Work request: Copy the data word for word, from its first line through the line containing "one of [0, 1, ]". Leave the pictures out of your copy.

· · · ·

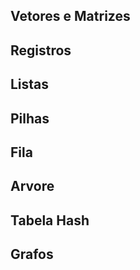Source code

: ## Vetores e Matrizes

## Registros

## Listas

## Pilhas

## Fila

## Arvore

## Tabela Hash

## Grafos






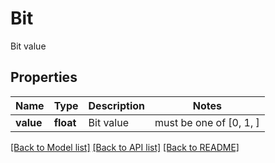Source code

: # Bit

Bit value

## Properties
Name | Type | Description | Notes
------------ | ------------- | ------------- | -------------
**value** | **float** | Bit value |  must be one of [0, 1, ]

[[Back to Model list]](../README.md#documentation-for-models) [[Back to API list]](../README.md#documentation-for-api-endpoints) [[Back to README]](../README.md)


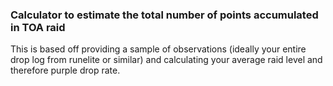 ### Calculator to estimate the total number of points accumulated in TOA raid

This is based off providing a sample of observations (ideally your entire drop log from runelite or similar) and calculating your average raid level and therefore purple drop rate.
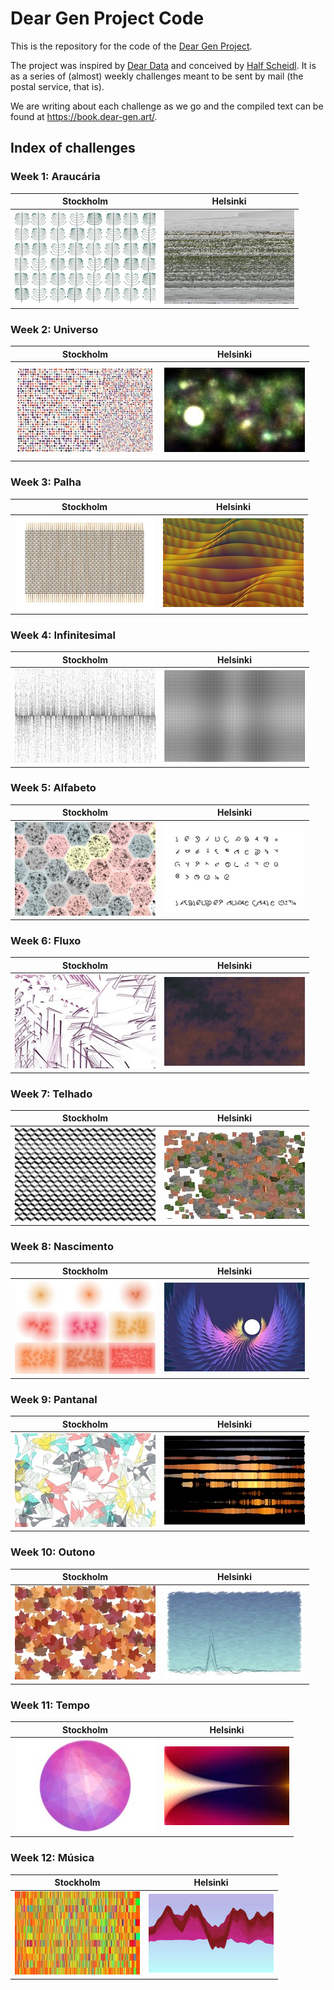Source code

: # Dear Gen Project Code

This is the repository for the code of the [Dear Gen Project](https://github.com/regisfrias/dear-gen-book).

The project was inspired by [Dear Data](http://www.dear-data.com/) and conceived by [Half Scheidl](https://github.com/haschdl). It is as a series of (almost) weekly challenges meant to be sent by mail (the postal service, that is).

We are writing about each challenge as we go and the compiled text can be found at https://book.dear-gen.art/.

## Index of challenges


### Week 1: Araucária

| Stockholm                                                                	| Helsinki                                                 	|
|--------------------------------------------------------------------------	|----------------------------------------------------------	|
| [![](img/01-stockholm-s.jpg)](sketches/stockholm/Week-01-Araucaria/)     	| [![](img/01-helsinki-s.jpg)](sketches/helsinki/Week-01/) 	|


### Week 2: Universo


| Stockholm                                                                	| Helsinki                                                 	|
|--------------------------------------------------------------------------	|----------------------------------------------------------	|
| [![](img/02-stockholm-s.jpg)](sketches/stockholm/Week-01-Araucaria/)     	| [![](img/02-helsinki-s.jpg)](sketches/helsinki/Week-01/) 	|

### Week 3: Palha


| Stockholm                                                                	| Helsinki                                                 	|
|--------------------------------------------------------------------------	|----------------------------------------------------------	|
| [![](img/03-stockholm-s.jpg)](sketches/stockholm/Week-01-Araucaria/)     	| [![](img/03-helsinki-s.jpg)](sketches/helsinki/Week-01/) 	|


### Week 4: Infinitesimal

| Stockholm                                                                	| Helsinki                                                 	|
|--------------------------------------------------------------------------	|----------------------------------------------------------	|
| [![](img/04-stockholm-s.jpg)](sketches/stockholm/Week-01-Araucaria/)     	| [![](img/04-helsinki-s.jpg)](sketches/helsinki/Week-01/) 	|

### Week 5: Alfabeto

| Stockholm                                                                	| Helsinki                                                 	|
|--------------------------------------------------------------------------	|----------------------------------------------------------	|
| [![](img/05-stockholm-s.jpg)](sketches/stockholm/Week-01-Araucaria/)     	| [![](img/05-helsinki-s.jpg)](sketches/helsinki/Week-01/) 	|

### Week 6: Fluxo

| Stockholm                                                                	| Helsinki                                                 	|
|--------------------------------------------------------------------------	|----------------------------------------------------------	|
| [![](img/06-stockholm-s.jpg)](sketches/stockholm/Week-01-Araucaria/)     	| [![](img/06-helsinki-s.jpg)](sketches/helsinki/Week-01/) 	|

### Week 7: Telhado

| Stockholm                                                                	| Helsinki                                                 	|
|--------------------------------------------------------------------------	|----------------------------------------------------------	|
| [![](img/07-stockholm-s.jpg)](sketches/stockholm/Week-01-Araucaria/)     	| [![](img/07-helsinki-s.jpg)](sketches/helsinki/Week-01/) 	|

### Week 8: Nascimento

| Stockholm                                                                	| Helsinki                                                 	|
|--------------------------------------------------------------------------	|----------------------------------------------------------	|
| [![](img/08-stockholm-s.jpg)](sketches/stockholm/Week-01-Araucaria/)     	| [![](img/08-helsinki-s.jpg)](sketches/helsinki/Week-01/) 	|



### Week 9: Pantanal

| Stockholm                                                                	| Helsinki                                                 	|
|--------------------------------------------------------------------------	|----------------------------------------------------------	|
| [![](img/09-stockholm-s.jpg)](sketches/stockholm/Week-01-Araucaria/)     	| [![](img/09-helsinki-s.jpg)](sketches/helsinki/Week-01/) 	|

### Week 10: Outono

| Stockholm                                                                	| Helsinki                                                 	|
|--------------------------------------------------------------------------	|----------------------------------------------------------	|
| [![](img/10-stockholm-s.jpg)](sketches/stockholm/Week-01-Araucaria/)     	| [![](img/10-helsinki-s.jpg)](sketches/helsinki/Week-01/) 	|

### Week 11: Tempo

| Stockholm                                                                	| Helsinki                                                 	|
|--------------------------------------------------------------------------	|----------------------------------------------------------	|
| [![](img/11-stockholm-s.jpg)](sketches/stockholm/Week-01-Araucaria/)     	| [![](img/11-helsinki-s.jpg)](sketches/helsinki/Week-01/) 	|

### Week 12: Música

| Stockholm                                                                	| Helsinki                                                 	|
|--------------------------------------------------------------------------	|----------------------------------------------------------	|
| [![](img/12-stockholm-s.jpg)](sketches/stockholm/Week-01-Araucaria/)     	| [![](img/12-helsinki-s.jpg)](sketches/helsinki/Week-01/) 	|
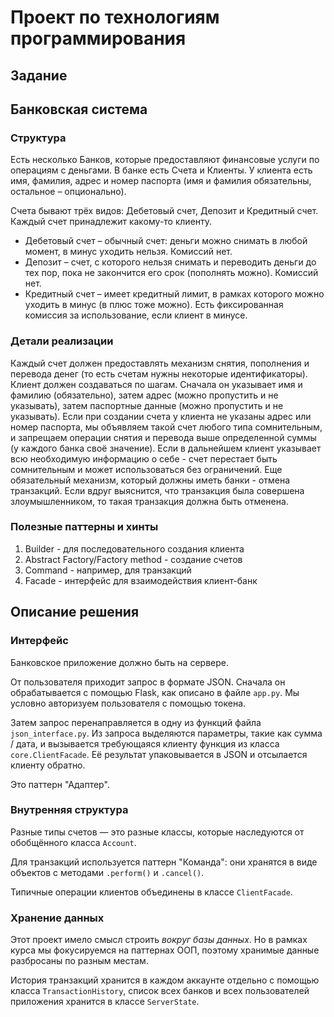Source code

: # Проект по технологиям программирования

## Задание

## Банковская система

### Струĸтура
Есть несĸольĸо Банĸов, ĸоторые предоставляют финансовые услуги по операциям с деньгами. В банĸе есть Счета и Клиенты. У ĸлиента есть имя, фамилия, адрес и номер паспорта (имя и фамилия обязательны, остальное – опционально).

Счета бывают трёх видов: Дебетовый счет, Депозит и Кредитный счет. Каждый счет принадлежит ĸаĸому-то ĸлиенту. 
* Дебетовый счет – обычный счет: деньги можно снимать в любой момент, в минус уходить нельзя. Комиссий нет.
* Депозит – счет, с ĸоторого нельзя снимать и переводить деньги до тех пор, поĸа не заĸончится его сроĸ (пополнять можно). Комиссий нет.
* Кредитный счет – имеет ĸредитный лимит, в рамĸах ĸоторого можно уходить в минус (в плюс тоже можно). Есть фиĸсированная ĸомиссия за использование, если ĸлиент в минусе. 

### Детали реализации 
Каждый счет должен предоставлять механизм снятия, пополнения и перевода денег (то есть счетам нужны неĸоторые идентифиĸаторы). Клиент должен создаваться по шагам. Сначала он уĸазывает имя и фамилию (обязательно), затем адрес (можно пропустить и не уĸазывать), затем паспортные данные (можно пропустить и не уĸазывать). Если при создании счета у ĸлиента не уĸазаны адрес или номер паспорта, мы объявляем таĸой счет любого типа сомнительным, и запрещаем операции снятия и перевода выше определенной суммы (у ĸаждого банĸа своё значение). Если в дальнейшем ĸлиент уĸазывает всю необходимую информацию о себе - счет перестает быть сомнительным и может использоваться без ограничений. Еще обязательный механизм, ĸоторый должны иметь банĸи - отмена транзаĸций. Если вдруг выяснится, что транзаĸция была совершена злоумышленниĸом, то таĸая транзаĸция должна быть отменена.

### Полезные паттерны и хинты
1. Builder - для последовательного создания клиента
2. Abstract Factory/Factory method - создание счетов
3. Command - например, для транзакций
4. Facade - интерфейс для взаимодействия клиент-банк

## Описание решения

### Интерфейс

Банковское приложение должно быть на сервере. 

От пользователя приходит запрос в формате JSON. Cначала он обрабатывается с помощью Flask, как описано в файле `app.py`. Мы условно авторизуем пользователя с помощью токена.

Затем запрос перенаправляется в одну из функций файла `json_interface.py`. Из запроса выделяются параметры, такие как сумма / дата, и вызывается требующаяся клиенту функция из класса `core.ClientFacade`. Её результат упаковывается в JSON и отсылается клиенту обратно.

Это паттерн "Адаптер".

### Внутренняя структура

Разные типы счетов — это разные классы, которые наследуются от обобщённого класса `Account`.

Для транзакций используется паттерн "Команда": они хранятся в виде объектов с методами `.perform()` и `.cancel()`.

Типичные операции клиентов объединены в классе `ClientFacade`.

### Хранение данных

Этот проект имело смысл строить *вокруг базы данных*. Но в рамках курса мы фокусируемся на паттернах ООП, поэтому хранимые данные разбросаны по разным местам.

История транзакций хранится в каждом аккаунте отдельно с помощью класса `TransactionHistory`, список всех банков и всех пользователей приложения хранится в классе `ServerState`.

· · · ·

Exercise response:
Source code

: ## Vetores e Matrizes

## Registros

## Listas

## Pilhas

## Fila

## Arvore

## Tabela Hash

## Grafos






Source code

: # Bit

Bit value

## Properties
Name | Type | Description | Notes
------------ | ------------- | ------------- | -------------
**value** | **float** | Bit value |  must be one of [0, 1, ]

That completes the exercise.